Vatan hainlerini tanıyalım " diye meslektaşları aleyhine
manşetler atıyorlardı. Onlar fikirleri için işinden oldular, Balbay ise çok farklı nedenlerle tutuklandı. Elmayla armudu karıştırıyor muyuz ne? Yalçın Şimşek
Mesleki dayanışma mı?
- Gazetedeki yazar arkadaşınız Nazlı Ilıcak yazısında "Cumhuriyet gazetesi yazarı Mustafa Balbay'ın tutuklanması üzerine, arkadaşları ve okurları harekete geçti. Aynı gazetede çalışan meslektaşları, yargı kararını beklemeden, onun suçsuz olduğu iddiasını ortaya atıyorlar" diyor. Benim bildiğim bir kişi hakkındaki iddialar
mahkeme kararıyla ispatlanana kadar zaten suçsuzdur. "Suçsuz olduğu iddiası ortaya atılıyor" demek yanlış değil midir? Siz bu konuda ne düşünüyorsunuz? Timur Taş
- Balbay yazdıklarından dolayı mı, yoksa "Darbe planlayanlarla çalıştığı, darbenin bir parçası" olduğu için mi tutuklandı? Yoksa gazetecilere darbe serbest mi? Balbay demokrasi kahramanı mı, yoksa demokrasiyi yerle bir etmek için çalışan, güç odaklarıyla irtibatı "belgelenen " biri mi? Sizin bir zamanlar Cumhuriyet'te çalışmanız Cumhuriyet gazetesi çalışanı olduğu için suç işleyen bir "gazeteciyi" savunmanız için yeterli bir neden mi? Abdullah Araz
- Diyorsunuz ki "Ben mesleki dayanışma için buradayım." Gülerler efendim bu savunmaya ve sorarlar "meslektaşın vatan haini olsa da mı dayanışmaya girersin" diye ve maalesef öyle gözüküyor. Hocam acil olarak basından okuyucularınızdan ve sizi sevenlerden özür dilemelisiniz. Keşke bu olmasaydı keşke. Şu dizeler hatıra geliyor: " Zalimin hatırı için zulmü sevemem."
Tuncay Altıkulaç
Görüldüğü gibi yargı kararı beklenmeden kamuoyunun bir kesimi kararını vermiş durumda.

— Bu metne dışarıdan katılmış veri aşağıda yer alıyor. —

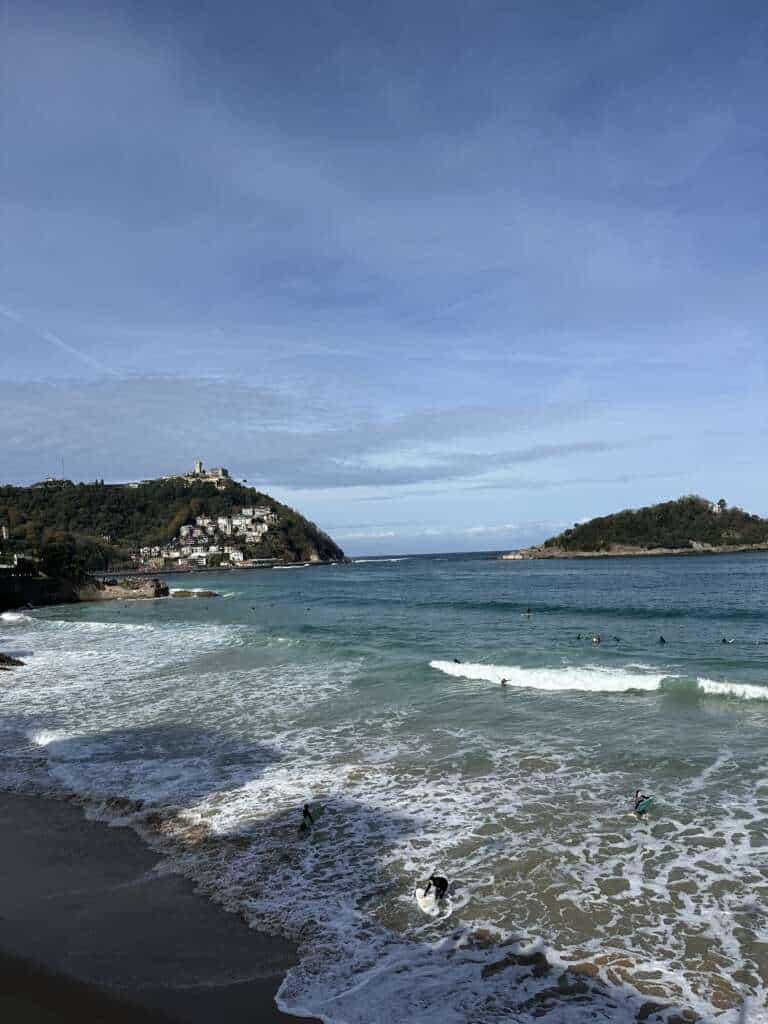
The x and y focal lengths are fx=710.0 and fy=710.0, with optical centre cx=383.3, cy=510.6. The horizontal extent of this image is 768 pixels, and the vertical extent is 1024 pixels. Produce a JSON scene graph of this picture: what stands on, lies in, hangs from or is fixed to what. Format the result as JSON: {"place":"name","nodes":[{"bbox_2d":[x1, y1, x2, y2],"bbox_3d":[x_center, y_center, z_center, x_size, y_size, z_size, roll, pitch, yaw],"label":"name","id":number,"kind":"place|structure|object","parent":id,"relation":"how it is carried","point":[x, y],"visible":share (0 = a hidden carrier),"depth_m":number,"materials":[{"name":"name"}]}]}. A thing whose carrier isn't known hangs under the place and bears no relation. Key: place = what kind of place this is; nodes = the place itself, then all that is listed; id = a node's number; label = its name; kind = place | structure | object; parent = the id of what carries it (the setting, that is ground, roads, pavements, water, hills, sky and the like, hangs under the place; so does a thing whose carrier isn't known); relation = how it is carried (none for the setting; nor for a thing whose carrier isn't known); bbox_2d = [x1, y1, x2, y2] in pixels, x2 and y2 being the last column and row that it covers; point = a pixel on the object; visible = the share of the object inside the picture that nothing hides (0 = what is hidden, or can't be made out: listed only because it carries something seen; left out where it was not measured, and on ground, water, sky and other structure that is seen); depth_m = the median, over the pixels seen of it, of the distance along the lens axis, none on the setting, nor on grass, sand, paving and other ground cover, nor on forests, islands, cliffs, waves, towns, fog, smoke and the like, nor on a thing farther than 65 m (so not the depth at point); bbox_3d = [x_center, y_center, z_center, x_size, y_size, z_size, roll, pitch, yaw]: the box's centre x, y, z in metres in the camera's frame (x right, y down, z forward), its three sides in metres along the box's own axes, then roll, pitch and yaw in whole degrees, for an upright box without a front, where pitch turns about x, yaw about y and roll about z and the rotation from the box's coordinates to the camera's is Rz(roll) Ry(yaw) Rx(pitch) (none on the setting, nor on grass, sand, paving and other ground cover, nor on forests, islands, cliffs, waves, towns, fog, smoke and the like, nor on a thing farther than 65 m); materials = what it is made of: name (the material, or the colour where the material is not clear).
{"place":"outdoors","nodes":[
{"label":"outdoors","id":0,"kind":"place"},
{"bbox_2d":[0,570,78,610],"label":"sea wall","id":1,"kind":"structure","parent":0,"point":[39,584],"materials":[{"name":"black stone"}]},
{"bbox_2d":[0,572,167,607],"label":"rocky shore","id":2,"kind":"structure","parent":0,"point":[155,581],"materials":[{"name":"stone"}]},
{"bbox_2d":[37,539,87,580],"label":"tree","id":3,"kind":"object","parent":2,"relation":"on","point":[55,553],"visible":0.83,"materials":[{"name":"green plant"}]},
{"bbox_2d":[0,785,318,1023],"label":"sand beach","id":4,"kind":"structure","parent":0,"point":[5,969],"materials":[{"name":"brown sand"}]},
{"bbox_2d":[0,473,343,573],"label":"hill","id":5,"kind":"structure","parent":0,"point":[300,553],"materials":[{"name":"green plant"}]},
{"bbox_2d":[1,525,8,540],"label":"tower","id":6,"kind":"structure","parent":5,"relation":"on","point":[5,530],"materials":[{"name":"white stone"}]},
{"bbox_2d":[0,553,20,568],"label":"building","id":7,"kind":"structure","parent":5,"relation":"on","point":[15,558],"materials":[{"name":"white"}]},
{"bbox_2d":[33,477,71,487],"label":"building","id":8,"kind":"structure","parent":5,"relation":"on","point":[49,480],"materials":[{"name":"stone"}]},
{"bbox_2d":[59,457,64,479],"label":"antenna mast","id":9,"kind":"object","parent":5,"relation":"on","point":[62,463],"visible":0.65,"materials":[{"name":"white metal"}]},
{"bbox_2d":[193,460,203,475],"label":"tower","id":10,"kind":"structure","parent":5,"relation":"on","point":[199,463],"materials":[{"name":"white stone"}]},
{"bbox_2d":[136,507,275,567],"label":"village","id":11,"kind":"object","parent":5,"relation":"on","point":[220,521],"visible":0.85,"materials":[{"name":"white paint"}]},
{"bbox_2d":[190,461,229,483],"label":"castle","id":12,"kind":"structure","parent":5,"relation":"on","point":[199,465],"materials":[{"name":"stone"}]},
{"bbox_2d":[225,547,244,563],"label":"house","id":13,"kind":"structure","parent":5,"relation":"on","point":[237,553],"materials":[{"name":"white paint"}]},
{"bbox_2d":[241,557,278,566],"label":"building","id":14,"kind":"structure","parent":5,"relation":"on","point":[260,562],"materials":[{"name":"white stone"}]},
{"bbox_2d":[0,374,615,489],"label":"cloud","id":15,"kind":"structure","parent":0,"point":[235,405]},
{"bbox_2d":[0,0,767,553],"label":"sky","id":16,"kind":"structure","parent":0,"point":[473,261],"materials":[{"name":"blue"}]},
{"bbox_2d":[0,304,117,375],"label":"contrail","id":17,"kind":"object","parent":16,"relation":"in","point":[58,343],"visible":0.83,"materials":[{"name":"white"}]},
{"bbox_2d":[0,547,767,1021],"label":"sea","id":18,"kind":"structure","parent":0,"point":[555,706],"materials":[{"name":"liquid"}]},
{"bbox_2d":[0,653,25,668],"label":"rock","id":19,"kind":"object","parent":18,"relation":"in","point":[3,661],"visible":0.98,"depth_m":34.21,"materials":[{"name":"brown stone"}]},
{"bbox_2d":[79,576,167,600],"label":"rock","id":20,"kind":"object","parent":18,"relation":"in","point":[155,581],"visible":0.82,"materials":[{"name":"stone"}]},
{"bbox_2d":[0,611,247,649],"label":"wave","id":21,"kind":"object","parent":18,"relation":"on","point":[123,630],"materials":[{"name":"white liquid"}]},
{"bbox_2d":[169,588,219,597],"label":"rock","id":22,"kind":"object","parent":18,"relation":"in","point":[180,592],"visible":0.95,"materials":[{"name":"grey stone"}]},
{"bbox_2d":[298,803,314,832],"bbox_3d":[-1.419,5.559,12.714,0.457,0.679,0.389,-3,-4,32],"label":"person","id":23,"kind":"object","parent":18,"relation":"in","point":[304,814],"visible":0.92,"depth_m":12.67},
{"bbox_2d":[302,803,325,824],"bbox_3d":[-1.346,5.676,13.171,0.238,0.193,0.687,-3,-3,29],"label":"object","id":24,"kind":"object","parent":23,"relation":"in","point":[317,812],"visible":0.79,"depth_m":13.19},
{"bbox_2d":[414,884,442,916],"bbox_3d":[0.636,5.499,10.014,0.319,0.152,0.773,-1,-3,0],"label":"surfboard","id":25,"kind":"object","parent":18,"relation":"on","point":[427,908],"visible":0.72,"depth_m":9.91,"materials":[{"name":"white plastic"}]},
{"bbox_2d":[423,873,447,901],"bbox_3d":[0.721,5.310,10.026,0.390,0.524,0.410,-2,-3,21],"label":"person","id":26,"kind":"object","parent":25,"relation":"on","point":[442,883],"visible":0.96,"depth_m":9.97},
{"bbox_2d":[453,657,461,663],"bbox_3d":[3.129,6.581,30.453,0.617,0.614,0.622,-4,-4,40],"label":"person","id":27,"kind":"object","parent":18,"relation":"in","point":[456,661],"visible":0.69,"depth_m":30.50},
{"bbox_2d":[500,677,510,686],"bbox_3d":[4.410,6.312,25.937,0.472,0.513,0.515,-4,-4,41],"label":"person","id":28,"kind":"object","parent":18,"relation":"in","point":[503,680],"visible":0.88,"depth_m":25.90},
{"bbox_2d":[522,609,533,616],"bbox_3d":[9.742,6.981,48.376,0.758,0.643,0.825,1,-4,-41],"label":"person","id":29,"kind":"object","parent":18,"relation":"in","point":[528,614],"visible":0.97,"depth_m":48.26},
{"bbox_2d":[430,658,669,693],"label":"wave","id":30,"kind":"object","parent":18,"relation":"on","point":[549,680],"visible":0.94,"materials":[{"name":"white liquid"}]},
{"bbox_2d":[575,633,582,640],"bbox_3d":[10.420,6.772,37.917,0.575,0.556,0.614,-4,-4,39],"label":"person","id":31,"kind":"object","parent":18,"relation":"in","point":[579,637],"visible":0.94,"depth_m":37.90},
{"bbox_2d":[591,635,601,643],"bbox_3d":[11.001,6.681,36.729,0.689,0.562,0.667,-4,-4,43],"label":"person","id":32,"kind":"object","parent":18,"relation":"in","point":[596,640],"visible":0.95,"depth_m":36.68},
{"bbox_2d":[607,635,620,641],"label":"person","id":33,"kind":"object","parent":18,"relation":"in","point":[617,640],"visible":0.94,"depth_m":36.58},
{"bbox_2d":[632,789,650,819],"bbox_3d":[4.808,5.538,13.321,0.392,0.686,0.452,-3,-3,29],"label":"person","id":34,"kind":"object","parent":18,"relation":"in","point":[636,797],"visible":0.81,"depth_m":13.30},
{"bbox_2d":[633,796,654,811],"bbox_3d":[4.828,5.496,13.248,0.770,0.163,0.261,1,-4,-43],"label":"surfboard","id":35,"kind":"object","parent":34,"relation":"in","point":[648,801],"visible":0.78,"depth_m":13.17,"materials":[{"name":"teal"}]},
{"bbox_2d":[658,636,666,644],"bbox_3d":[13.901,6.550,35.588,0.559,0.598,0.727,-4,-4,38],"label":"person","id":36,"kind":"object","parent":18,"relation":"in","point":[661,640],"visible":0.92,"depth_m":35.58},
{"bbox_2d":[720,636,734,643],"bbox_3d":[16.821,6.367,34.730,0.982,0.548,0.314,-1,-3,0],"label":"person","id":37,"kind":"object","parent":18,"relation":"in","point":[724,640],"visible":0.92,"depth_m":34.66},
{"bbox_2d":[695,677,767,700],"label":"wave","id":38,"kind":"object","parent":18,"relation":"on","point":[724,687],"visible":0.99,"materials":[{"name":"white liquid"}]},
{"bbox_2d":[331,521,556,549],"label":"cloud","id":39,"kind":"structure","parent":0,"point":[382,534],"materials":[{"name":"white"}]},
{"bbox_2d":[496,496,767,559],"label":"island","id":40,"kind":"structure","parent":0,"point":[756,538],"materials":[{"name":"green plant"}]},
{"bbox_2d":[713,498,726,513],"label":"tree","id":41,"kind":"structure","parent":40,"relation":"on","point":[720,502],"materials":[{"name":"green plant"}]}
]}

Benim bu konudaki düşüncelerimi yazmama gerek yok.
Dünkü Star'da sevgili meslektaşım
Ahmet Kekeç benim bu konuda yazmayı düşündüklerimi yazmıştı. Kekeç şöyle diyordu:
Kekeç'in yaklaşımı
- "
Mehmet Barlas' ı
tebrik ediyorum... Filozofik çıkışlar yapmaya pek meraklı
Reha Muhtar dostumuzun da buyurduğu gibi, ' fikirler zıt olabilir; gazetecilik ve yazının kaderi bizim ortak noktamızdır...'
Bu ortaklığın yüzü suyu hürmetine ve de 'insanlık' adına Mehmet Barlas oradaydı...
Mustafa Balbay' la dayanışma toplantısındaydı yani...
Diyebilirim ki, toplantıdaki tek aykırı sesti.
Muhtar'lar, Ekşi'ler, Kongar'lar, Türenç'ler, Som'lar, şunlar bunlar, yapıp ettikleriyle zaten Balbay'la 'omuzdaş' bir görüntü veriyorlardı ve orada bulunmalarından daha
doğal bir şey olamazdı.
Barlas'ın mevcudiyeti bu nedenle önemlidir.
Hem de çok önemlidir...
Bu
jest, bu kadirbilirlik, bu yüksek dayanışma duygusu 'öteki' ne reva görülenleri derin bir memnuniyetle izleyen bazı konseycilere, bazı andıçseverlere, 'gazeteci' kılıklı bazı
TÜSİAD üyelerine, bazı ' Alçakları tanıyalım' müelliflerine, mensup görüntüsü altında çevirmedik fırıldak kalmayan bazı karargâh yazarlarına, bazı 'şişman' ama 'mutlu' müntesiplere, bazı kifayetsizlere, bazı terbiyesizlere
kapak olsun...
İstanbul dışında olmasaydım, ben de katılmak isterdim.
Balbay, her şeye rağmen, bir gazetecidir.
Fikrine katılırsınız, katılmazsınız... Elinde kaleminden başka bir
silah, bir tamamlayıcı 'aparat' bulunmamaktadır."